Guide
LLM FP8 inference explained
Harbor Analytics' internal chat gateway served a 70B model in BF16 on four H100s. Throughput plateaued at 1,200 tokens per second with batch size 32 — enough for dashboards but not for the overnight batch summarization jobs that product wanted. Engineers first tried aggressive INT4 weight quantization via GPTQ. Memory halved, but finance and SQL prompts regressed: wrong decimal places, dropped GROUP BY clauses, and brittle JSON tool outputs. Switching to FP8 inference on Hopper tensor cores recovered most of the speedup while keeping MMLU-style accuracy within 0.3 points of BF16. FP8 is not a magic “free half precision” button — it is a narrow, hardware-coupled format that only pays off when scaling, kernel fusion, and eval gates are done correctly.
FP8 (8-bit floating point) uses the same exponent-mantissa layout as FP16 but with fewer bits, enabling 2× throughput on NVIDIA Hopper and Blackwell tensor cores when both operands are FP8. Unlike integer post-training quantization, FP8 preserves floating-point semantics — dynamic range via exponents — which tends to hurt reasoning tasks less than INT4. This guide covers E4M3 vs E5M2 formats, per-tensor scaling, weight-only vs weight-and-activation FP8, interaction with the KV cache and FlashAttention kernels, the Harbor Analytics gateway refactor, a technique decision table, pitfalls, and a production checklist.
What FP8 is and why it exists
Standard LLM serving runs matrix multiplies in FP16 or BF16. Each multiply-accumulate loads 16 bits per weight and activation. Hopper-class GPUs expose dedicated FP8 tensor core instructions that perform the same GEMMs at 8 bits per operand, roughly doubling math throughput when memory bandwidth is not the sole bottleneck.
Two FP8 encodings dominate LLM work:
- FP8 E4M3 — 4 exponent bits, 3 mantissa bits. Higher precision, smaller dynamic range. Typically used for weights and sometimes forward activations where values are well-scaled.
- FP8 E5M2 — 5 exponent bits, 2 mantissa bits. Wider range, lower precision. Often used for gradients in training and for activation tensors with heavy outliers during inference.
Inference stacks commonly store weights in E4M3, cast activations to E4M3 or E5M2 per layer, and accumulate partial sums in FP16 or FP32. The format is standardized in NVIDIA's Transformer Engine and adopted by vLLM, TensorRT-LLM, and PyTorch 2.x inductor paths.
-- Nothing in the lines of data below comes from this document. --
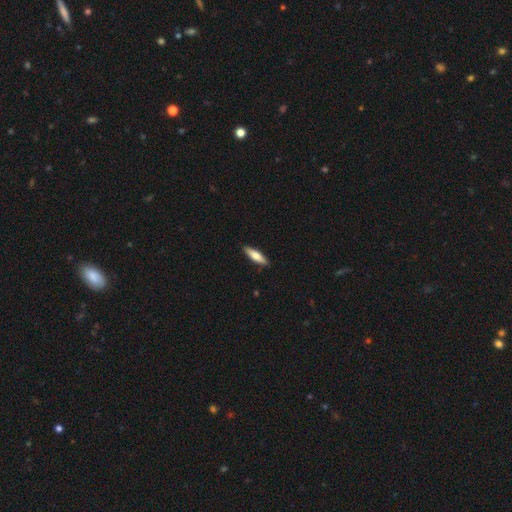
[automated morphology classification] Smooth or featured? Predicted: smooth (p=0.61). How rounded? Predicted: cigar-shaped (p=0.70). Merging? Predicted: none (p=0.90).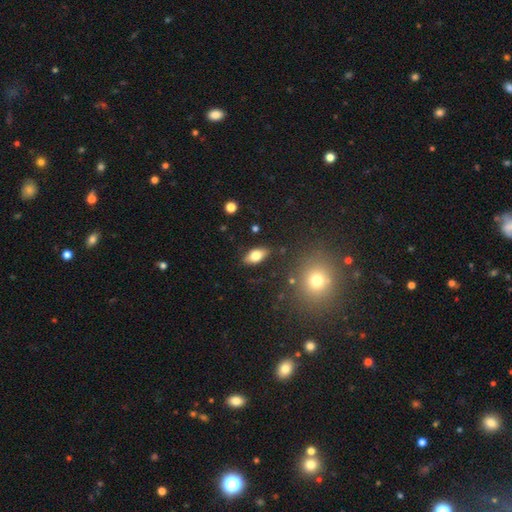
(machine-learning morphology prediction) A smooth galaxy with no disk features (72%) that is in between round and cigar-shaped (89%).

Vote fractions:
- Smooth or featured? smooth: 72% / featured or disk: 20% / star or artifact: 8%
- How rounded? in between: 89% / cigar-shaped: 7% / round: 4%
- Merging? none: 85% / minor disturbance: 10% / major disturbance: 2% / merger: 2%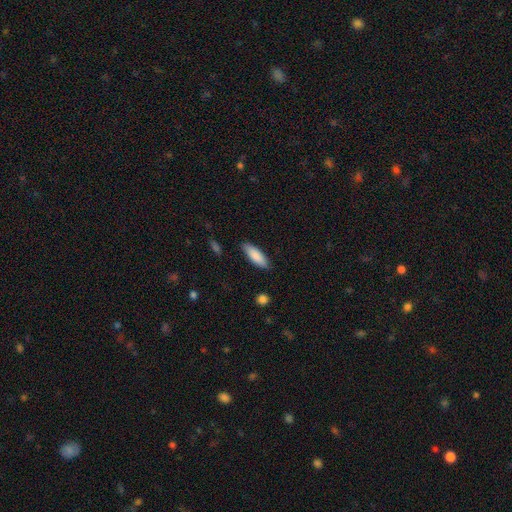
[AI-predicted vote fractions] This is clearly a smooth galaxy (88%). How rounded: possibly in between (59%). Merging: clearly none (86%).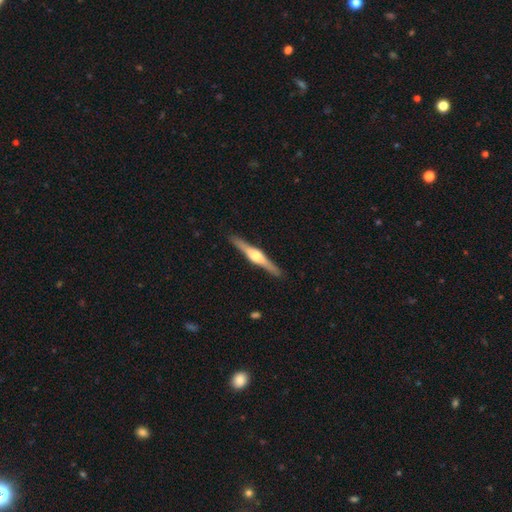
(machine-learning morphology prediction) Smooth or featured: featured or disk — 78% (smooth — 18%)
Edge-on disk: yes — 98% (no — 2%)
Edge-on bulge: rounded — 93% (boxy — 5%)
Merging: none — 91% (minor disturbance — 7%)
Without Hopper-or-newer hardware, FP8 kernels either fall back to slower emulation or are unavailable entirely.
Per-tensor scaling: the piece teams skip
Raw FP8 cannot represent the full dynamic range of a 70B transformer layer in one shot. Production FP8 therefore uses per-tensor (or per-block) scaling factors: before quantizing a tensor to FP8, divide by a scale s chosen from the tensor's absolute maximum (or a percentile to ignore outliers). After the GEMM, multiply the result by the product of input and weight scales.
Scaling can be:
- Static — computed once offline from calibration batches and baked into the checkpoint. Low runtime overhead; risky if production prompts differ from calibration data.
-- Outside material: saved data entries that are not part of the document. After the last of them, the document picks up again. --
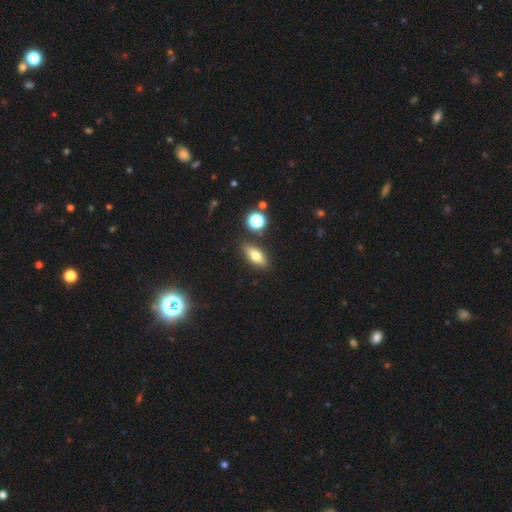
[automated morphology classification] Overall: smooth (68%). How rounded: in between (71%). Merging: none (83%).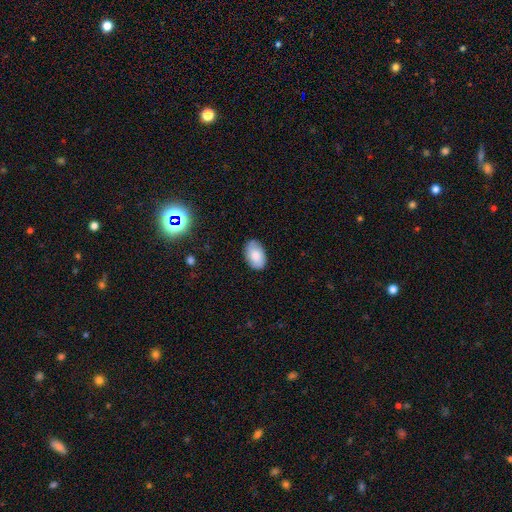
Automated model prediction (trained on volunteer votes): Smooth or featured?
  - smooth: 80% *
  - featured or disk: 13%
  - star or artifact: 7%
How rounded?
  - in between: 91% *
  - round: 8%
  - cigar-shaped: 1%
Merging?
  - none: 81% *
  - minor disturbance: 15%
  - major disturbance: 3%
  - merger: 1%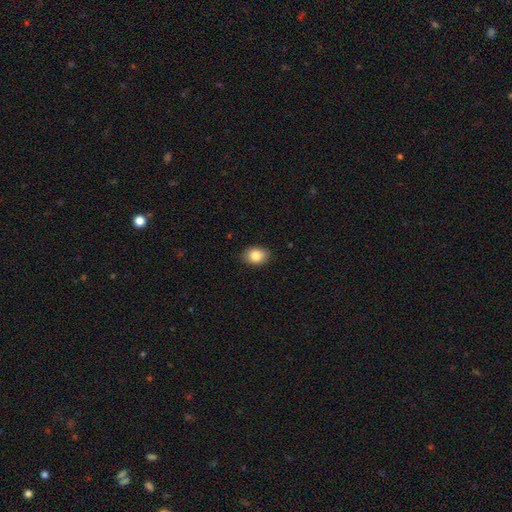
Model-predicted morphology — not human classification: smooth-or-featured: smooth: 85% | star or artifact: 8% | featured or disk: 7%
  how-rounded: in between: 77% | round: 22% | cigar-shaped: 1%
  merging: none: 86% | minor disturbance: 11% | major disturbance: 2% | merger: 1%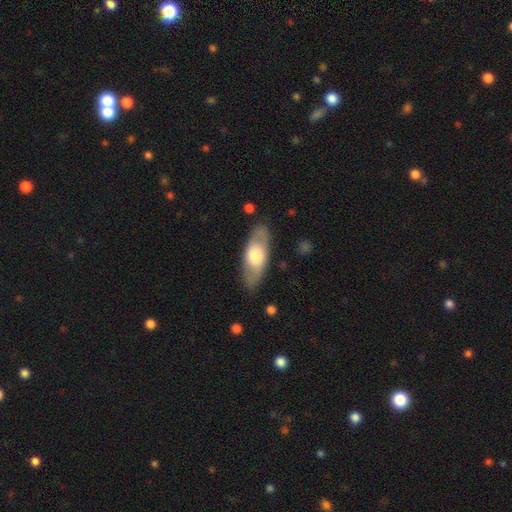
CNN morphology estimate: Smooth or featured? smooth (56%)
How rounded? in between (76%)
Merging? none (83%)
- Dynamic — recomputed each forward pass from live activation statistics. Slightly more compute; better accuracy on diverse workloads.
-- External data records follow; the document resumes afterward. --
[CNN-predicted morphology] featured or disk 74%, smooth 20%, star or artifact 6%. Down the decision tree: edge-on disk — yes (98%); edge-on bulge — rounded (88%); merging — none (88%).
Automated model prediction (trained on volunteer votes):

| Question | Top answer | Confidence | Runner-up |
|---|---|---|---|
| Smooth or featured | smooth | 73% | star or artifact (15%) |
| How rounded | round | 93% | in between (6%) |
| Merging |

Bad scaling is the main reason FP8 outputs diverge from BF16. A single layer with an underestimated scale clips values to FP8 max and injects structured errors downstream. Harbor's eval suite now blocks deploys when any layer's dynamic scale drift exceeds 8% week-over-week — an early signal of data distribution shift or bad calibration shards.
Weight-only vs weight-and-activation FP8
Weight-only FP8 (WFP8)
Weights are stored and loaded as FP8; activations stay in BF16/FP16. The weight tensor is dequantized (or multiplied via FP8 tensor cores with BF16 activations depending on kernel) at compute time. This is the safest first step: roughly 2× weight memory savings and meaningful speedup on memory-bound prefill, with modest accuracy risk.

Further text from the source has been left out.